**DOCUMENT TEXT**
►
Date of processing as a proxy for batch

Sample metadata included date of processing:



In [ ]:

    
head(table(sampleInfo$date))



In [ ]:

    
year <-  as.integer(format(sampleInfo$date,"%y") )
year <- year - min(year)
month = as.integer( format(sampleInfo$date,"%m") ) + 12*year
table(year, sampleInfo$ethnicity)

Visualizing batch effects by PCA



In [ ]:

    
pc <- prcomp(t(geneExpression), scale.=TRUE)
boxplot(pc$x[, 1] ~ month, varwidth=TRUE, notch=TRUE,
        main="PC1 scores vs. month", xlab="Month", ylab="PC1")

Visualizing batch effects by MDS

A starting point for a color palette:



In [ ]:

    
RColorBrewer::display.brewer.all(n=3, colorblindFriendly = TRUE)

Interpolate one color per month on a quantitative palette:



In [ ]:

    
col3 <- c(RColorBrewer::brewer.pal(n=3, "Greys")[2:3], "black")
MYcols <- colorRampPalette(col3, space="Lab")(length(unique(month)))



In [ ]:

    
d <- as.dist(1 - cor(geneExpression))
mds <- cmdscale(d)
plot(mds, col=MYcols[as.integer(factor(month))],
     main="MDS shaded by batch")

The batch effects impact clustering



In [ ]:

    
hcclass <- cutree(hclust(d), k=5)
table(hcclass, year)

Batch Effects - summary

tend to affect many or all measurements by a little bit
during experimental design:
- keep track of anything that might cause a batch effect for post-hoc analysis
- include control samples in each batch
batches can be corrected for if randomized in study design
- if confounded with treatment or outcome of interest, nothing can help you

Lab

Exploratory Data Analysis: http://genomicsclass.github.io/book/pages/exploratory_data_analysis_exercises.html

Given the above histogram, how many people are between the ages of 35 and 45?
The InsectSprays data set is included in R. The dataset reports the counts of insects in agricultural experimental units treated with different insecticides. Make a boxplot and determine which insecticide appears to be most effective.
Download and load this dataset into R. Use exploratory data analysis tools to determine which two columns are different from the rest. Which is the column that is positively skewed?
Which is the column that is negatively skewed?
Let’s consider a random sample of finishers from the New York City Marathon in 2002. This dataset can be found in the UsingR package. Load the library and then load the nym.2002 dataset.



In [ ]:

    
suppressPackageStartupMessages(library(dplyr))
◄
**ASSIGNED TASK 1**
List every R package named in the batch-effects notebook.
**ASSIGNED TASK 2**
According to the summary in the batch-effects notebook, how do batch effects tend to affect measurements?
**ASSIGNED TASK 3**
Continue the batch-effects notebook from its final line.

**EXCERPTED DATA**
►
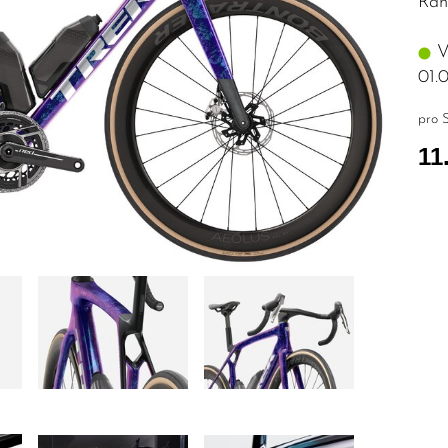
Rah
Vo
01.
pro S
11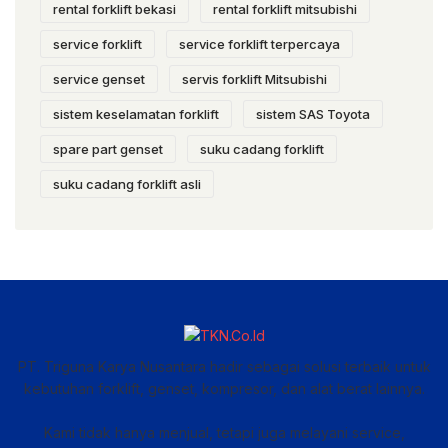
rental forklift bekasi
rental forklift mitsubishi
service forklift
service forklift terpercaya
service genset
servis forklift Mitsubishi
sistem keselamatan forklift
sistem SAS Toyota
spare part genset
suku cadang forklift
suku cadang forklift asli
PT. Triguna Karya Nusantara hadir sebagai solusi terbaik untuk
kebutuhan forklift, genset, kompresor, dan alat berat lainnya.
Kami tidak hanya menjual, tetapi juga melayani service,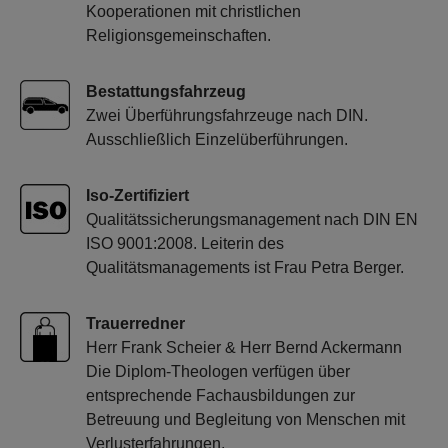
Kooperationen mit christlichen
Religionsgemeinschaften.
Bestattungsfahrzeug
Zwei Überführungsfahrzeuge nach DIN.
Ausschließlich Einzelüberführungen.
Iso-Zertifiziert
Qualitätssicherungsmanagement nach DIN EN
ISO 9001:2008. Leiterin des
Qualitätsmanagements ist Frau Petra Berger.
Trauerredner
Herr Frank Scheier & Herr Bernd Ackermann
Die Diplom-Theologen verfügen über
entsprechende Fachausbildungen zur
Betreuung und Begleitung von Menschen mit
Verlusterfahrungen.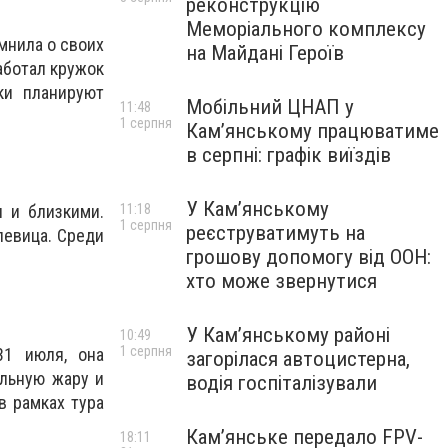
реконструкцію
Меморіального комплексу
мнила о своих
на Майдані Героїв
аботал кружок
ки планируют
Мобільний ЦНАП у
11:48
1 серпня
Кам’янському працюватиме
в серпні: графік виїздів
У Кам’янському
 и близкими.
11:18
1 серпня
реєструватимуть на
певица. Среди
грошову допомогу від ООН:
хто може звернутися
У Кам’янському районі
10:49
1 серпня
31 июля, она
загорілася автоцистерна,
ильную жару и
водія госпіталізували
в рамках тура
Кам’янське передало FPV-
18:11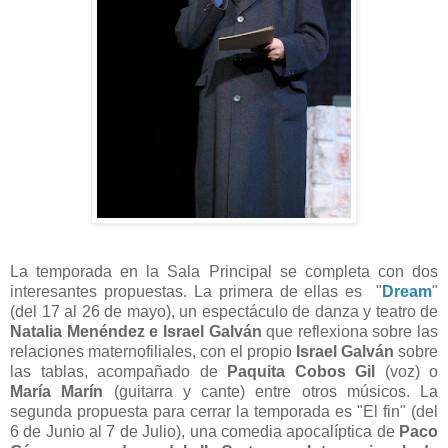
La temporada en la Sala Principal se completa con dos
interesantes propuestas. La primera de ellas es "
Dream
"
(del 17 al 26 de mayo), un espectáculo de danza y teatro de
Natalia Menéndez e Israel Galván
que reflexiona sobre las
relaciones maternofiliales, con el propio
Israel Galván
sobre
las tablas, acompañado de
Paquita Cobos Gil
(voz) o
María Marín
(guitarra y cante) entre otros músicos. La
segunda propuesta para cerrar la temporada es "El fin" (del
6 de Junio al 7 de Julio), una comedia apocalíptica de
Paco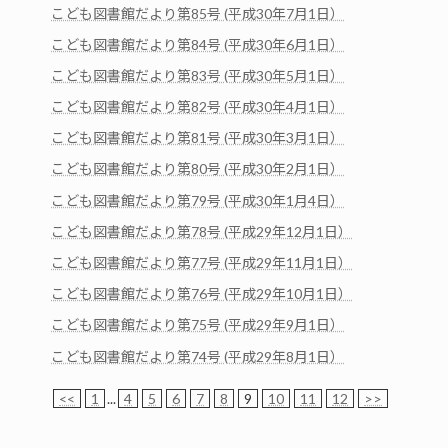
こども図書館だより第85号 (平成30年7月1日）
こども図書館だより第84号 (平成30年6月1日）
こども図書館だより第83号 (平成30年5月1日）
こども図書館だより第82号 (平成30年4月1日）
こども図書館だより第81号 (平成30年3月1日）
こども図書館だより第80号 (平成30年2月1日）
こども図書館だより第79号 (平成30年1月4日）
こども図書館だより第78号 (平成29年12月1日）
こども図書館だより第77号 (平成29年11月1日）
こども図書館だより第76号 (平成29年10月1日）
こども図書館だより第75号 (平成29年9月1日）
こども図書館だより第74号 (平成29年8月1日）
<<
1
...
4
5
6
7
8
9
10
11
12
>>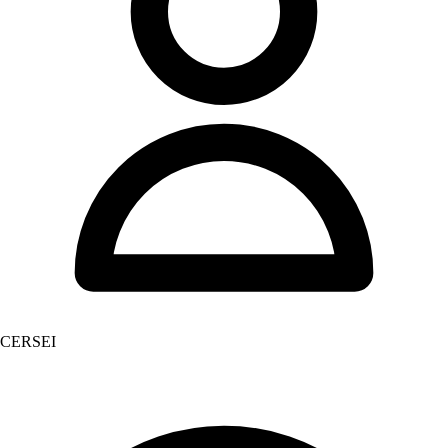
CERSEI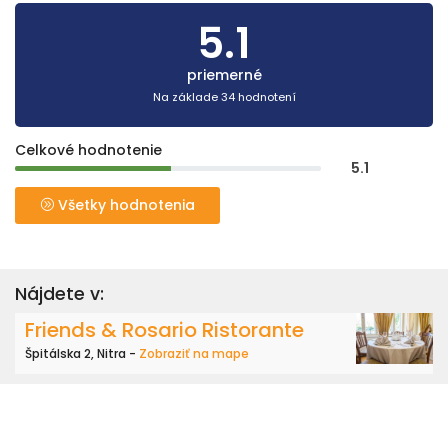
5.1
priemerné
Na základe 34 hodnotení
Celkové hodnotenie
5.1
Všetky hodnotenia
Nájdete v:
Friends & Rosario Ristorante
Špitálska 2, Nitra -
Zobraziť na mape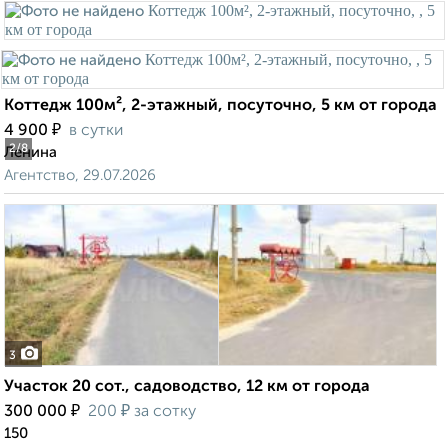
Коттедж 100м², 2-этажный, посуточно, 5 км от города
₽
4 900
в сутки
2
/8
Ленина
Агентство, 29.07.2026
3
Участок 20 сот., садоводство, 12 км от города
₽
₽
300 000
200
за сотку
150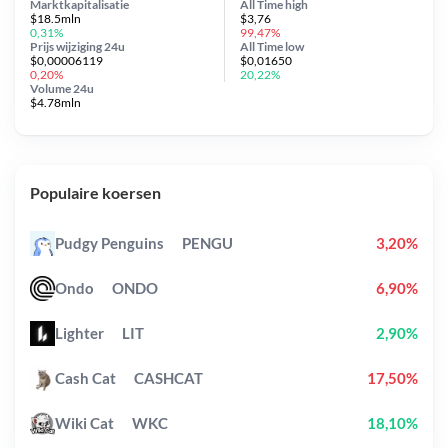
Marktkapitalisatie
All Time
high
$18.5mln
$3,76
0,31%
99,47%
Prijs wijziging
24u
All Time
low
$0,00006119
$0,01650
0,20%
20,22%
Volume 24u
$4.78mln
Populaire koersen
Pudgy Penguins
PENGU
3,20%
Ondo
ONDO
6,90%
Lighter
LIT
2,90%
Cash Cat
CASHCAT
17,50%
Wiki Cat
WKC
18,10%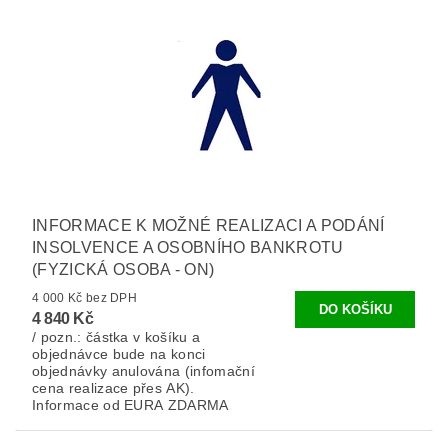
INFORMACE K MOŽNÉ REALIZACI A PODÁNÍ
INSOLVENCE A OSOBNÍHO BANKROTU
(FYZICKÁ OSOBA - ON)
4 000 Kč bez DPH
4 840 Kč
/ pozn.: částka v košíku a
objednávce bude na konci
objednávky anulována (infomační
cena realizace přes AK).
Informace od EURA ZDARMA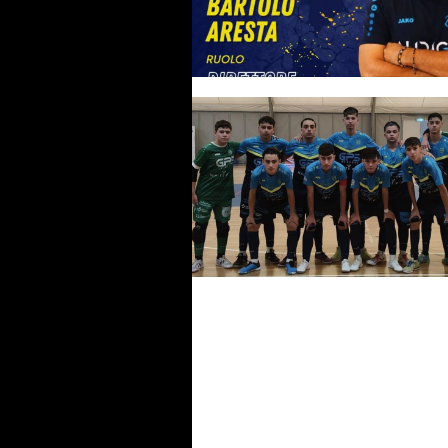
Audace Monopoli, Aresta
promosso: a lui la panchina
dell'U19. "L'obiettivo è costrui
un gruppo unito"
Giovanili Audace Monopoli, do
goleada: Under 19 e Under 17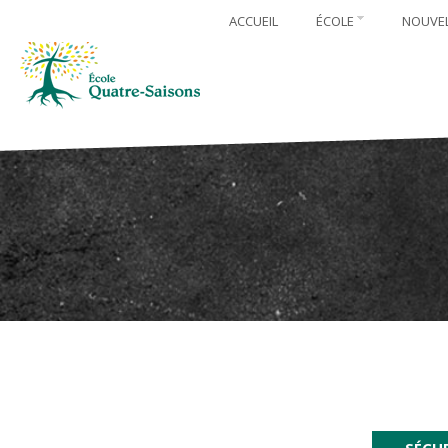
ACCUEIL
ÉCOLE
NOUVE
SÉCU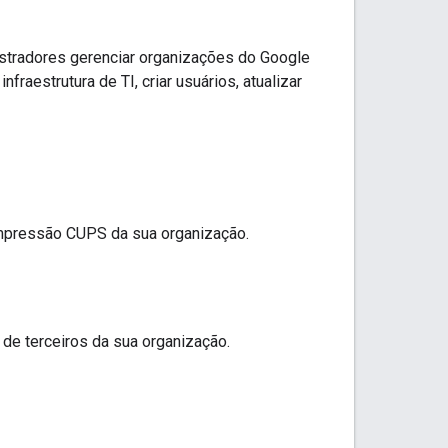
stradores gerenciar organizações do Google
aestrutura de TI, criar usuários, atualizar
impressão CUPS da sua organização.
 de terceiros da sua organização.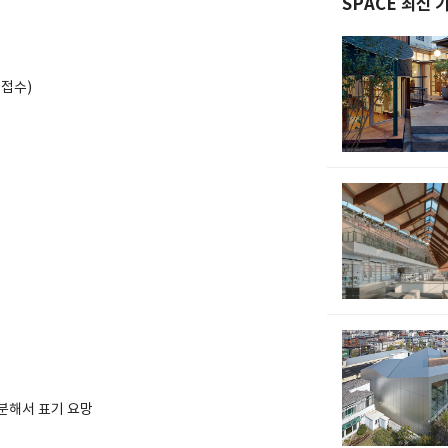
SPACE 최신 
일접수)
분해서 표기 요망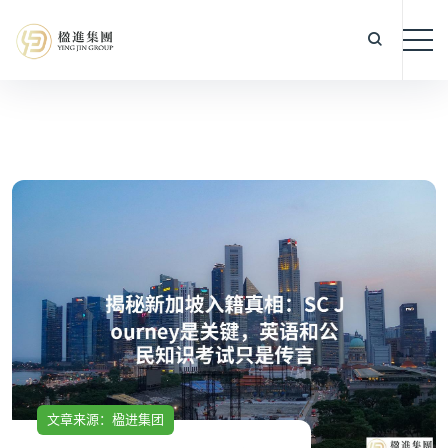
文章来源：楹进集团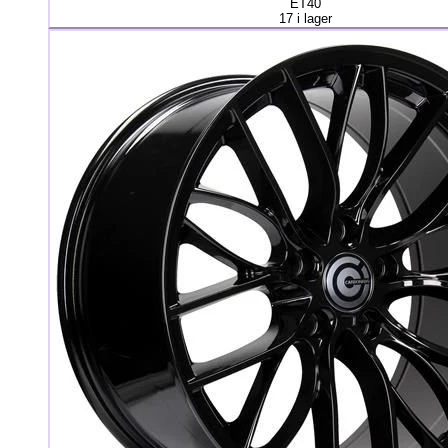
ET40
17 i lager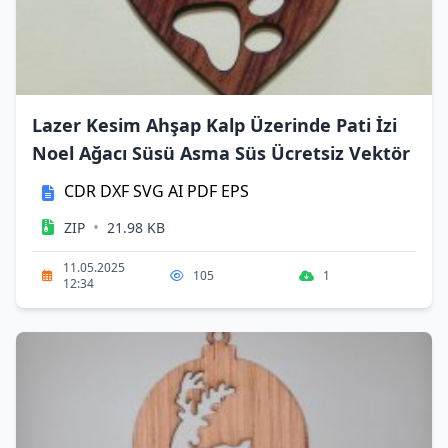
Lazer Kesim Ahşap Kalp Üzerinde Pati İzi
Noel Ağacı Süsü Asma Süs Ücretsiz Vektör
CDR
DXF
SVG
AI
PDF
EPS
•
ZIP
21.98 KB
11.05.2025
105
1
12:34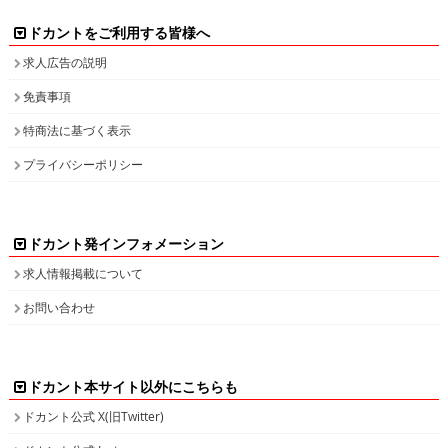
ドカントをご利用する皆様へ
求人広告の説明
免責事項
特商法に基づく表示
プライバシーポリシー
ドカント発インフォメーション
求人情報掲載について
お問い合わせ
ドカント本サイト以外にこちらも
ドカント公式 X(旧Twitter)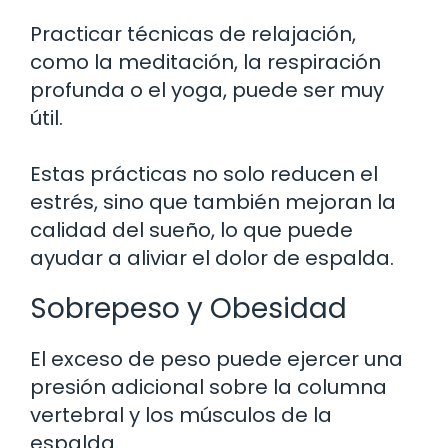
Practicar técnicas de relajación,
como la meditación, la respiración
profunda o el yoga, puede ser muy
útil.
Estas prácticas no solo reducen el
estrés, sino que también mejoran la
calidad del sueño, lo que puede
ayudar a aliviar el dolor de espalda.
Sobrepeso y Obesidad
El exceso de peso puede ejercer una
presión adicional sobre la columna
vertebral y los músculos de la
espalda.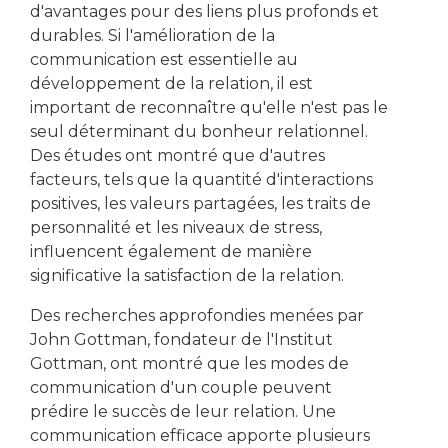
d'avantages pour des liens plus profonds et
durables. Si l'amélioration de la
communication est essentielle au
développement de la relation, il est
important de reconnaître qu'elle n'est pas le
seul déterminant du bonheur relationnel.
Des études ont montré que d'autres
facteurs, tels que la quantité d'interactions
positives, les valeurs partagées, les traits de
personnalité et les niveaux de stress,
influencent également de manière
significative la satisfaction de la relation.
Des recherches approfondies menées par
John Gottman, fondateur de l'Institut
Gottman, ont montré que les modes de
communication d'un couple peuvent
prédire le succès de leur relation. Une
communication efficace apporte plusieurs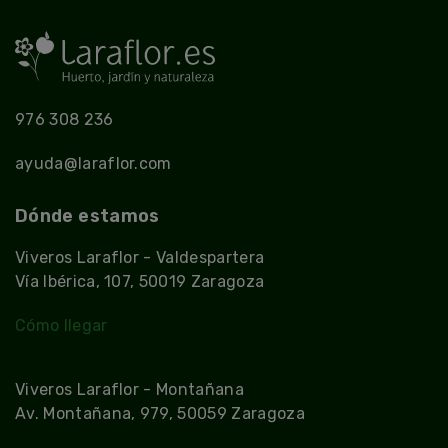
976 308 236
ayuda@laraflor.com
Dónde estamos
Viveros Laraflor - Valdespartera
Vía Ibérica, 107, 50019 Zaragoza
Cómo llegar
Viveros Laraflor - Montañana
Av. Montañana, 979, 50059 Zaragoza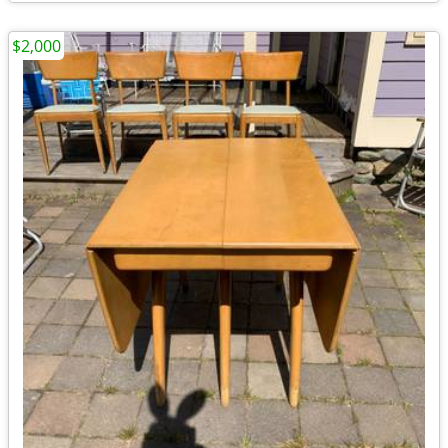
$2,000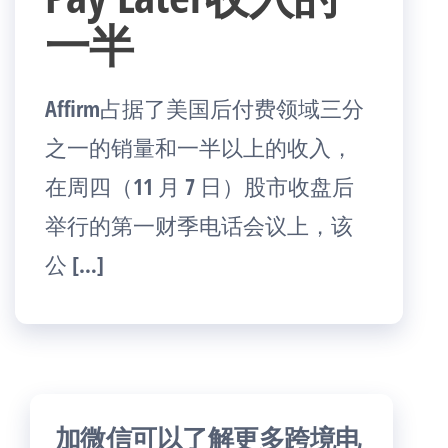
一半
Affirm占据了美国后付费领域三分
之一的销量和一半以上的收入，
在周四（11 月 7 日）股市收盘后
举行的第一财季电话会议上，该
公 […]
加微信可以了解更多跨境电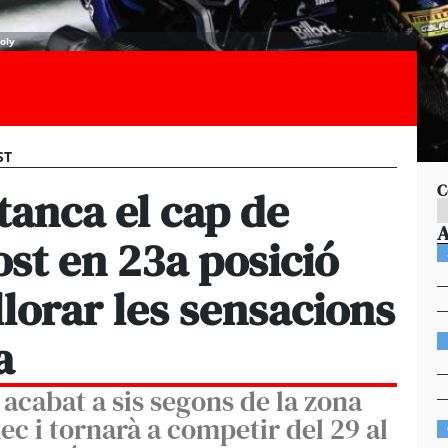
oly
ST
C
tanca el cap de
st en 23a posició
lorar les sensacions
a
 acabat a sis segons de la zona
xec i tornarà a competir del 29 al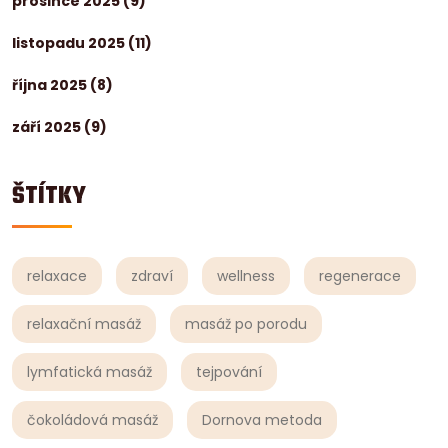
prosince 2025
(9)
listopadu 2025
(11)
října 2025
(8)
září 2025
(9)
ŠTÍTKY
relaxace
zdraví
wellness
regenerace
relaxační masáž
masáž po porodu
lymfatická masáž
tejpování
čokoládová masáž
Dornova metoda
◄
**RESPONSE BOX 1**
RColorBrewer, UsingR, dplyr

**RESPONSE BOX 2**
They tend to affect many or all measurements by a little bit.

**RESPONSE BOX 3**
data(nym.2002, package="UsingR")

Use boxplots and histograms to compare the finishing times of males and females. Which of the following best describes the difference?



In [ ]:

    
A) Males and females have the same distribution.
B) Most males are faster than most women.
C) Male and females have similar right skewed distributions with the former, 20 minutes shifted to the left.
D) Both distribution are normally distributed with a difference in mean of about 30 minutes.

Use dplyr to create two new data frames: males and females, with the data for each gender. For males, what is the Pearson correlation between age and time to finish?
For females, what is the Pearson correlation between age and time to finish?
If we interpret these correlations without visualizing the data, we would conclude that the older we get, the slower we run marathons, regardless of gender. Look at scatterplots and boxplots of times stratified by age groups (20-25, 25-30, etc..). After examining the data, what is a more reasonable conclusion?



In [ ]:

    
A) Finish times are constant up until about our 40s, then we get slower.
B) On average, finish times go up by about 7 minutes every five years.
C) The optimal age to run a marathon is 20-25.
D) Coding errors never happen: a five year old boy completed the 2012 NY city marathon.

When is it appropriate to use pie charts or donut charts? A) When you are hungry. B) To compare percentages. C) To compare values that add up to 100%. D) Never.
The use of pseudo-3D plots in the literature mostly adds: A) Pizzazz. B) The ability to see three dimensional data. C) Ability to discover. D) Confusion.